Source data Start Marker

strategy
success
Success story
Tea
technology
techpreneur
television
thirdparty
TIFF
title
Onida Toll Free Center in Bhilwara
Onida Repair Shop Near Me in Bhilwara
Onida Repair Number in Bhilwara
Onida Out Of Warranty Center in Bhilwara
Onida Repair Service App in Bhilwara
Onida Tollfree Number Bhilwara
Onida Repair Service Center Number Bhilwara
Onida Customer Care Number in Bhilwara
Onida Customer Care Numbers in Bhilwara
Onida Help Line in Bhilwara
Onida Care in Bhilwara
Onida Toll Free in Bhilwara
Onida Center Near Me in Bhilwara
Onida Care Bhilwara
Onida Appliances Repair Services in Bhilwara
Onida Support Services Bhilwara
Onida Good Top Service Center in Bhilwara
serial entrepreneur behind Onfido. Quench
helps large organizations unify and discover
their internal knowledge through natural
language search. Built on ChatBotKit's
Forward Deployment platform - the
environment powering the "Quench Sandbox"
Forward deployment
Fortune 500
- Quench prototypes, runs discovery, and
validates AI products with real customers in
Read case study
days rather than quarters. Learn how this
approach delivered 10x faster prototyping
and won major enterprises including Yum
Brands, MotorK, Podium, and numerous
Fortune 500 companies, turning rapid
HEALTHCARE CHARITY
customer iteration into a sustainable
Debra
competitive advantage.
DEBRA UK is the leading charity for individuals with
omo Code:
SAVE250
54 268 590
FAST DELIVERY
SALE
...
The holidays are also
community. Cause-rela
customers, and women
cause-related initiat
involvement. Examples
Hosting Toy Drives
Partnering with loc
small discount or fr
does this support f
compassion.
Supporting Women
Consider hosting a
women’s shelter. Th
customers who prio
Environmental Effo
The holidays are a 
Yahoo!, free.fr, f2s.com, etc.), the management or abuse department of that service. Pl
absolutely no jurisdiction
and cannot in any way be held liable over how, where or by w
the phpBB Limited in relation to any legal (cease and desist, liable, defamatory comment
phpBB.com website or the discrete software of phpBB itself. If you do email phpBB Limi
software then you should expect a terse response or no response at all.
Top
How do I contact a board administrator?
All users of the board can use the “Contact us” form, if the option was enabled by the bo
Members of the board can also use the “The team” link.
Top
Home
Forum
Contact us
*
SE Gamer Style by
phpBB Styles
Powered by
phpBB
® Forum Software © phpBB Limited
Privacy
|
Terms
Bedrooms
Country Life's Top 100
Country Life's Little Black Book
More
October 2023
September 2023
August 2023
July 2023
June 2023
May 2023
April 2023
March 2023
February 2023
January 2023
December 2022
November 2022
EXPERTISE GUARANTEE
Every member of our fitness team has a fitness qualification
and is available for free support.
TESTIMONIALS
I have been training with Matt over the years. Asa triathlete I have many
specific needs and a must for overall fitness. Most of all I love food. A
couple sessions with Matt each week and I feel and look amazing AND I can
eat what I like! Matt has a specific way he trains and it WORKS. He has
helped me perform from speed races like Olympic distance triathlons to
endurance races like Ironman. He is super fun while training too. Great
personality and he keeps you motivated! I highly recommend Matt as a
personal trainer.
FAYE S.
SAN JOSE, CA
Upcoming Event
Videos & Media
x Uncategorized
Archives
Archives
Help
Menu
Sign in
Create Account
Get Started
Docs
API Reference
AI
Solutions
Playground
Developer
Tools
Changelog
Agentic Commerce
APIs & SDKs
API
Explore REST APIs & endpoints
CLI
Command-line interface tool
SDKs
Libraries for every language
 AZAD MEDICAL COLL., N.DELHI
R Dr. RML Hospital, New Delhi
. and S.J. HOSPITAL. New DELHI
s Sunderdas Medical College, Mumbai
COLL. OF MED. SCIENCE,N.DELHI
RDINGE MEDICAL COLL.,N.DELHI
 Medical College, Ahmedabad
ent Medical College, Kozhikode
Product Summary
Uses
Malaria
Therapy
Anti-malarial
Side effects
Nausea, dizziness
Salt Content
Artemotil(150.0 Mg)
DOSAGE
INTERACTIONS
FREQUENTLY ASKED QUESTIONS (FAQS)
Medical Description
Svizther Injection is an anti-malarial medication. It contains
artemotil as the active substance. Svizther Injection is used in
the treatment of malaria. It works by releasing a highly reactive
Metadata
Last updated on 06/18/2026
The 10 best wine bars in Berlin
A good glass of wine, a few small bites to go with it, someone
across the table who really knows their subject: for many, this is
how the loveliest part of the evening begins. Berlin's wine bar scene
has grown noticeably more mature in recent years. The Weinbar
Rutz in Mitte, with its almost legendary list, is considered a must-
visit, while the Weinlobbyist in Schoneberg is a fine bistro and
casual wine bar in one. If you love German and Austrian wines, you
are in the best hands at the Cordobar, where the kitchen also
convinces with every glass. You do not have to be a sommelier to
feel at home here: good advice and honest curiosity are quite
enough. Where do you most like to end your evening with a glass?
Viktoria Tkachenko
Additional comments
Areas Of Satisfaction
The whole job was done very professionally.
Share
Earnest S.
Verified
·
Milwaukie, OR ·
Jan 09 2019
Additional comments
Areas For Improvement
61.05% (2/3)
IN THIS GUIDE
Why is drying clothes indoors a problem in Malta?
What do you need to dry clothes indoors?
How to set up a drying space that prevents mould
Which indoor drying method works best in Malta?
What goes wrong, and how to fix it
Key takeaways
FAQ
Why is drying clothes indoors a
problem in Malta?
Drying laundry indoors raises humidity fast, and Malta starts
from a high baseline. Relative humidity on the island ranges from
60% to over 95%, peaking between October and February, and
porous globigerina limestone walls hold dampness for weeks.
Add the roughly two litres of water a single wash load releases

Source data End Marker

_Task statement_:
Arrange the material from its first line through the line containing "and won major enterprises including Yum" as a Markdown table with the columns Row and Line, giving each line its own numbered row and leaving out blank lines.

_Written answer_:
| Row | Line |
|---|---|
| 1 | strategy |
| 2 | success |
| 3 | Success story |
| 4 | Tea |
| 5 | technology |
| 6 | techpreneur |
| 7 | television |
| 8 | thirdparty |
| 9 | TIFF |
| 10 | title |
| 11 | Onida Toll Free Center in Bhilwara |
| 12 | Onida Repair Shop Near Me in Bhilwara |
| 13 | Onida Repair Number in Bhilwara |
| 14 | Onida Out Of Warranty Center in Bhilwara |
| 15 | Onida Repair Service App in Bhilwara |
| 16 | Onida Tollfree Number Bhilwara |
| 17 | Onida Repair Service Center Number Bhilwara |
| 18 | Onida Customer Care Number in Bhilwara |
| 19 | Onida Customer Care Numbers in Bhilwara |
| 20 | Onida Help Line in Bhilwara |
| 21 | Onida Care in Bhilwara |
| 22 | Onida Toll Free in Bhilwara |
| 23 | Onida Center Near Me in Bhilwara |
| 24 | Onida Care Bhilwara |
| 25 | Onida Appliances Repair Services in Bhilwara |
| 26 | Onida Support Services Bhilwara |
| 27 | Onida Good Top Service Center in Bhilwara |
| 28 | serial entrepreneur behind Onfido. Quench |
| 29 | helps large organizations unify and discover |
| 30 | their internal knowledge through natural |
| 31 | language search. Built on ChatBotKit's |
| 32 | Forward Deployment platform - the |
| 33 | environment powering the "Quench Sandbox" |
| 34 | Forward deployment |
| 35 | Fortune 500 |
| 36 | - Quench prototypes, runs discovery, and |
| 37 | validates AI products with real customers in |
| 38 | Read case study |
| 39 | days rather than quarters. Learn how this |
| 40 | approach delivered 10x faster prototyping |
| 41 | and won major enterprises including Yum |